What I must do if I want to sell a business because I think its intrinsic value has fallen

I must make a new estimate of its intrinsic value by doing a rigorous new valuation. In particular, I must:     

  1. Make sure that I have calculated its intrinsic value based on normalised earnings, not cyclically low earnings; and,
  2. Assume that if the business has had bad luck it will probably have better luck in the future.[2]

What I must do if want to sell a business because I think its intrinsic value  is lower than I had previously thought

I must explain my reasons for changing my mind to another value investor. I must do this to help stop me from acting emotionally and selling the business simply because its price has fallen.     

Other circumstances when I can sell a business

I can sell a business if a better investment opportunity arises with that capital.     

Tax Issues

I must decide whether it is worth delaying the sale of a business because of capital gains tax or income tax advantages. However, I will sell a business if its current price compensates for the tax advantages in delaying the sale (for example, its price is 120% of my estimate of its intrinsic value).     

The Two Year Rule 

If none of these reasons for selling a business applies, I must only sell a business after holding it for a minimum of two years.[3]     

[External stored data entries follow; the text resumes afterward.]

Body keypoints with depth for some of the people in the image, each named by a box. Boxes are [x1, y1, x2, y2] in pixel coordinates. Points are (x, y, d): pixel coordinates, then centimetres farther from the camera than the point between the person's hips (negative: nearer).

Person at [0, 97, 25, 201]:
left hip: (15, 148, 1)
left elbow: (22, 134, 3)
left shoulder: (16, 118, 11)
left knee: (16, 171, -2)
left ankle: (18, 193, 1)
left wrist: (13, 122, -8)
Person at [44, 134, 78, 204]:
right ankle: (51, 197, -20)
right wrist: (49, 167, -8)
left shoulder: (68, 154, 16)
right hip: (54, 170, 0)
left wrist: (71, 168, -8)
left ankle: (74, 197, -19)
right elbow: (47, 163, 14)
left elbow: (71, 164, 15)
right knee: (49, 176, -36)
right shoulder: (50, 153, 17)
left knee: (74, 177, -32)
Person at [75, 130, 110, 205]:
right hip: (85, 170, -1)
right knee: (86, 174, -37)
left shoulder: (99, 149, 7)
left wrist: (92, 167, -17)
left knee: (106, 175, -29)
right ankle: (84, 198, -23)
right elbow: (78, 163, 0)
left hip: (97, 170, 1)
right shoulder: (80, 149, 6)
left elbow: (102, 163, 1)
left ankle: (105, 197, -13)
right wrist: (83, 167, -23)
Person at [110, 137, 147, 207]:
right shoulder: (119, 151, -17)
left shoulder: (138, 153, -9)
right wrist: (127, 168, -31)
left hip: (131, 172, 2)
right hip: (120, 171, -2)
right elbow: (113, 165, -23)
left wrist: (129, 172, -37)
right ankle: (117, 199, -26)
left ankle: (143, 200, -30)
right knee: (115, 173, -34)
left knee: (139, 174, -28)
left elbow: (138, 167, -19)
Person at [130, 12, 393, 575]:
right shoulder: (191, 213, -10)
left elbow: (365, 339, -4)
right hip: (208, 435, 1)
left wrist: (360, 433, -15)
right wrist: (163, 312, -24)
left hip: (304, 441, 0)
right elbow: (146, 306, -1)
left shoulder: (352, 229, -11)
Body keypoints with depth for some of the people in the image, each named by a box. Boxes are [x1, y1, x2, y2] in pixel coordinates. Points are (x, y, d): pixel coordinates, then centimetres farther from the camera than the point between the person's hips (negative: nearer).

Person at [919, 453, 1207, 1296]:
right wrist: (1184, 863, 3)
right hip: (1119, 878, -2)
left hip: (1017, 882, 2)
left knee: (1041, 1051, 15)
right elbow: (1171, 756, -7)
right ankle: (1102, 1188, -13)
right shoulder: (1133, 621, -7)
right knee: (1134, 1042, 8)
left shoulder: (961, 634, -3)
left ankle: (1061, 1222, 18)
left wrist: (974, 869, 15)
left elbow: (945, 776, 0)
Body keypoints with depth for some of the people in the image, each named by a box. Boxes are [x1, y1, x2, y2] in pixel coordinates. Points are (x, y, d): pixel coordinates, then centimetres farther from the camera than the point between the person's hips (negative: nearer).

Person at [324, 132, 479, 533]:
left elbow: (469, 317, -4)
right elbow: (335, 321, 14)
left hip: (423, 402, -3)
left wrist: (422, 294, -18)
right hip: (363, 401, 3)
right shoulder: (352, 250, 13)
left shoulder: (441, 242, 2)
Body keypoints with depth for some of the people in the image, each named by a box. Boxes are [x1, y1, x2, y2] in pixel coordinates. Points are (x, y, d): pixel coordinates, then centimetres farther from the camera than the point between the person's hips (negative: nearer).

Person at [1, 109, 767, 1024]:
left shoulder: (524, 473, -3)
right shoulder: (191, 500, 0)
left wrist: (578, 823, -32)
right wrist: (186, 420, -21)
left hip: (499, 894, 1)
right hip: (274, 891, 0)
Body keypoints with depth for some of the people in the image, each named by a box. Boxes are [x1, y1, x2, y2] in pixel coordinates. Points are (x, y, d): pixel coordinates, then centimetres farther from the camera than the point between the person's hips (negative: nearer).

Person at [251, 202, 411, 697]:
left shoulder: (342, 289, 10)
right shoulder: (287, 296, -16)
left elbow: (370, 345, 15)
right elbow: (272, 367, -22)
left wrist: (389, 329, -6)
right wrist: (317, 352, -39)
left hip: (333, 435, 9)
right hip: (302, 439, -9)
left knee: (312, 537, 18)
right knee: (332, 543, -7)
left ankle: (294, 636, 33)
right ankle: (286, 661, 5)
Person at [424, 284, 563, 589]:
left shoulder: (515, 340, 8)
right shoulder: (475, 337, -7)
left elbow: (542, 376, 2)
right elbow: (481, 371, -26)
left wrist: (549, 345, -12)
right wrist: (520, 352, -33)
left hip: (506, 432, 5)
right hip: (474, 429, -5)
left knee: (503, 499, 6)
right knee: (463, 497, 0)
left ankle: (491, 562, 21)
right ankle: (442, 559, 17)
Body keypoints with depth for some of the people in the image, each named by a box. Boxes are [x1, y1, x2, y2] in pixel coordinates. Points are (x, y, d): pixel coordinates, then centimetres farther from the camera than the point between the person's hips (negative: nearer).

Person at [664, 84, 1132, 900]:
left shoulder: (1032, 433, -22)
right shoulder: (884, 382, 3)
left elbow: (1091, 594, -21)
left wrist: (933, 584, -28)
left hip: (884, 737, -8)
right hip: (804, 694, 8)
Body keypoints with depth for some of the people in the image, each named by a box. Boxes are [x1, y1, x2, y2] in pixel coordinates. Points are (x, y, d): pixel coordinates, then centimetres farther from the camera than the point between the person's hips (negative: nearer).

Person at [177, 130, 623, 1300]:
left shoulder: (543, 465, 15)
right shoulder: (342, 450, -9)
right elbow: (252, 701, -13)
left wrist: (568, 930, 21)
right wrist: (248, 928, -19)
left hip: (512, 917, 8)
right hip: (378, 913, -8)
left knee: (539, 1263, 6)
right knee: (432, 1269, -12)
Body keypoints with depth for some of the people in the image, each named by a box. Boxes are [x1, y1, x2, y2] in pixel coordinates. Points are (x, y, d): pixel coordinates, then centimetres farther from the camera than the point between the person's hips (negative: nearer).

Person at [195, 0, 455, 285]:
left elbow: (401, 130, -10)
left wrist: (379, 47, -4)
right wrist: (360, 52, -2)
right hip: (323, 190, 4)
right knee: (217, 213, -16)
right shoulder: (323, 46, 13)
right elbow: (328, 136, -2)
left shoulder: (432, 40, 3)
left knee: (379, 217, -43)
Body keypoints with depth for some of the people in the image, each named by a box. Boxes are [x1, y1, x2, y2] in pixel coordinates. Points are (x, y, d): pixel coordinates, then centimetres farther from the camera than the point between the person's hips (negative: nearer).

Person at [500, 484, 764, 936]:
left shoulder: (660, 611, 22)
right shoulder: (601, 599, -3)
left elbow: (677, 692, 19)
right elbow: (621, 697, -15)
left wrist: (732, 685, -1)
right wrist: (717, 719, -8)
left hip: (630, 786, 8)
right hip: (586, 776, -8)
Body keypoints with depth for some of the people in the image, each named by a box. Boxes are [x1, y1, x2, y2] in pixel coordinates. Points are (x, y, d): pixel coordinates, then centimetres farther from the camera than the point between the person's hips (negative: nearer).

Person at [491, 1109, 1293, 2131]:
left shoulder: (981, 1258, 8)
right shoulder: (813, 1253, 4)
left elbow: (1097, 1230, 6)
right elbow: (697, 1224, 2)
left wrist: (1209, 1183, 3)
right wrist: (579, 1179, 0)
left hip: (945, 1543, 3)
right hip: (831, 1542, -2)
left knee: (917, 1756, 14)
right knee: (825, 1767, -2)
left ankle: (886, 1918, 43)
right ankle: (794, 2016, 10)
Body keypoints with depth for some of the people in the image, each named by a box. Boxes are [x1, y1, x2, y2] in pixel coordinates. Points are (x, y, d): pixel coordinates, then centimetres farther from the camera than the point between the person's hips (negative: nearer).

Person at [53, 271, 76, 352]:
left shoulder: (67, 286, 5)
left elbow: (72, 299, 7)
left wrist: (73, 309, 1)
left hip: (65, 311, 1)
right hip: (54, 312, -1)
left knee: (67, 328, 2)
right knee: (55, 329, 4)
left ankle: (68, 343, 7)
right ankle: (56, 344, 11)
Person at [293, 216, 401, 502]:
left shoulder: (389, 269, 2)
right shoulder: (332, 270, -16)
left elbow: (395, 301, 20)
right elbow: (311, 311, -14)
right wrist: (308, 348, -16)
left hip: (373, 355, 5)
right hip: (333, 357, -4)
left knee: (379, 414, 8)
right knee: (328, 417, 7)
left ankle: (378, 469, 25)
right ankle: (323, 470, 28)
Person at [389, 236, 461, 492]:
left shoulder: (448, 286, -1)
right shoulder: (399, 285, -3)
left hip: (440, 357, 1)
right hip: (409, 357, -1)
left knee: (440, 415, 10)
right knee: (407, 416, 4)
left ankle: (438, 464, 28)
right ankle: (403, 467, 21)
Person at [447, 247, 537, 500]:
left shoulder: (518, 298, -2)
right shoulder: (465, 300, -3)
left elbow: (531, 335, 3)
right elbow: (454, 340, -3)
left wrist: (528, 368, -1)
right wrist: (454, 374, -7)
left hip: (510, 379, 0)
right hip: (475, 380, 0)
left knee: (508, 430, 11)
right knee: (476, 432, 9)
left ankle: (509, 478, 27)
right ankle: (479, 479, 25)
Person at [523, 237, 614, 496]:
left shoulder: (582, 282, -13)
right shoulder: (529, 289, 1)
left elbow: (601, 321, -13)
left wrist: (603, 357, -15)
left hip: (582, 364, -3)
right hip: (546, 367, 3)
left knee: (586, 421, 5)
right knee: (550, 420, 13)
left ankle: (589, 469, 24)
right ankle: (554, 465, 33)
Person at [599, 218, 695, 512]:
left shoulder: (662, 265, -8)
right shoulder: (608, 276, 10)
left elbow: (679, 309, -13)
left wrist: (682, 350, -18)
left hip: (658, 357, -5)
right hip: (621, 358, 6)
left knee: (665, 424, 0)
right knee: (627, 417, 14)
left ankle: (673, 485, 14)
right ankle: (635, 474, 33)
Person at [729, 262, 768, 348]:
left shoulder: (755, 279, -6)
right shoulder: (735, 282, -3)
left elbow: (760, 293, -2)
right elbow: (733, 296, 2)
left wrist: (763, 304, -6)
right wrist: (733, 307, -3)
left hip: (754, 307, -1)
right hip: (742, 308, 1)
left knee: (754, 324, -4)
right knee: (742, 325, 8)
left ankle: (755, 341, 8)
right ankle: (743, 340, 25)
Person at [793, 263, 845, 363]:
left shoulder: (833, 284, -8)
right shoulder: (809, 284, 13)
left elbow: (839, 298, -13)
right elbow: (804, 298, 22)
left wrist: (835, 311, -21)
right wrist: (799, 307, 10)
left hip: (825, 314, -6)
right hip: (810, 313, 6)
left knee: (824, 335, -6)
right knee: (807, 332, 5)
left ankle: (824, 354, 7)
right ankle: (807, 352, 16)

Why I have to wait at least two years

Other investors (‘the market’) can undervalue the businesses I own because of irrational fear, or because they have not properly assessed the probability that the business’s fundamentals can improve (that is why they were ‘cheap’ when I bought them!). I must wait for a minimum of two years before selling a business I own because it can take months or even years for this fear to subside, or for the business’s fundamentals to improve. As Pabrai points out you usually need to wait for a business’s fundamentals to improve because:        

“While valuations of public businesses can go through dramatic change in a matter of minutes, real business changes take months, if not years…”[4]       

Why I can sell after two years

If a business’s price has not increased to my estimate of its intrinsic value after two years I can, irrespective of whether the above reasons apply, sell the business. I can sell it because this length of time suggests that I may have overestimated its intrinsic value. In addition, there may be better opportunities for me to invest this capital. This is only an option to sell. I do not have to sell the business if I think it is still a good investment.     


     

[1] Except for tax exception explained below.     

[2] As Pabrai points out, businesses are entities that go through ups and downs just like humans, see P153, ‘The Dhandho Investor: The Low – Risk Value Method to High Returns’, Monish Pabrai, 2007.     

[3] This idea, and the reasons for it, are those of Monish Pabrai. See Chapter 15, ‘The Dhandho Investor: The Low – Risk Value Method to High Returns’, Monish Pabrai, 2007.     

[4] P155, ‘The Dhandho Investor: The Low – Risk Value Method to High Returns’, Monish Pabrai, 2007.